Efficiency bounds for nonequilibrium heat engines

We analyze the efficiency of thermal engines (either quantum or classical) working with a single heat reservoir like an atmosphere. The engine first gets an energy intake, which can be done in an arbitrary nonequilibrium way e.g. combustion of fuel. Then the engine performs the work and returns to the initial state. We distinguish two general classes of engines where the working body first equilibrates within itself and then performs the work (ergodic engine) or when it performs the work before equilibrating (non-ergodic engine). We show that in both cases the second law of thermodynamics limits their efficiency.
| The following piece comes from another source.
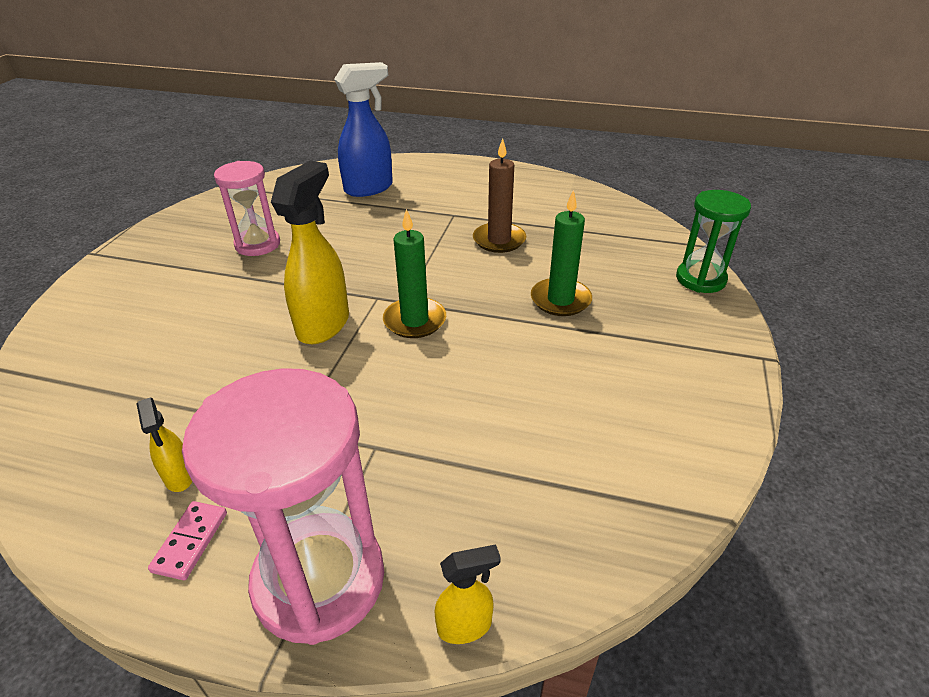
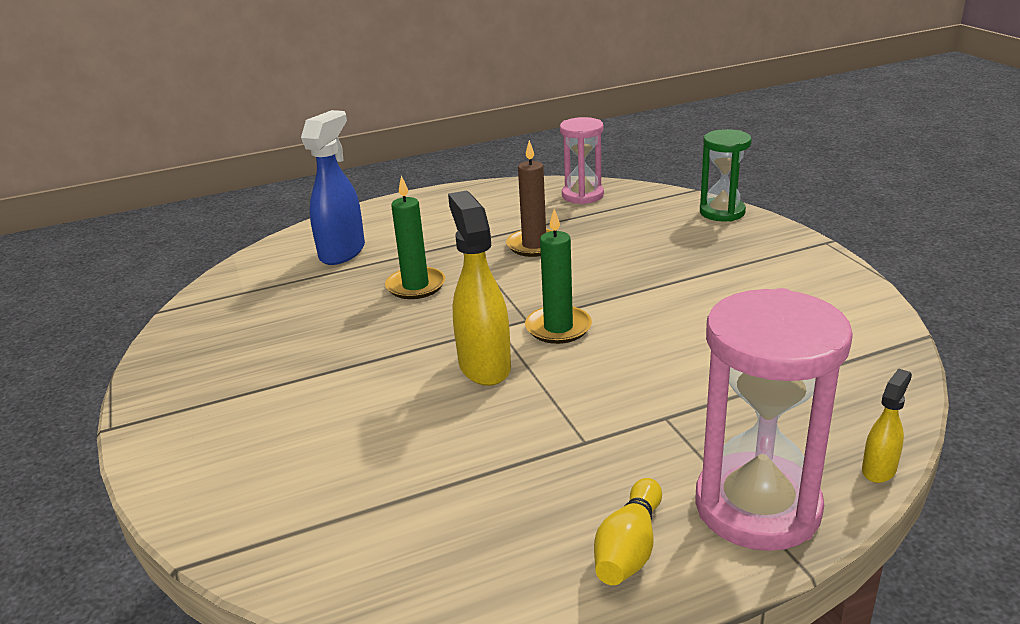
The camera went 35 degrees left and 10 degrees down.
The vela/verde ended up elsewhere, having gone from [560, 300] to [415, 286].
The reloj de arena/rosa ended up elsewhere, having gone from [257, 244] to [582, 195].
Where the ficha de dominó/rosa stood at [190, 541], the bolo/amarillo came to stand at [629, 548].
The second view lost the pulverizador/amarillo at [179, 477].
For ergodic engines we find a rigorous upper bound for the efficiency, which is strictly smaller than the equivalent Carnot efficiency. I.e. the Carnot efficiency can be never achieved in single reservoir heat engines. For non-ergodic engines the efficiency can be higher and can exceed the equilibrium Carnot bound. By extending the fundamental thermodynamic relation to nonequilibrium processes, we find a rigorous thermodynamic bound for the efficiency of both ergodic and non-ergodic engines and show that it is given by the relative entropy of the nonequilibrium and initial equilibrium distributions. These results suggest a new general strategy for designing more efficient engines. We illustrate our ideas by using simple examples.

► Derived efficiency bounds for heat engines working with a single reservoir. ► Analyzed both ergodic and non-ergodic engines. ► Showed that non-ergodic engines can be more efficient. ► Extended fundamental thermodynamic relation to arbitrary nonequilibrium processes.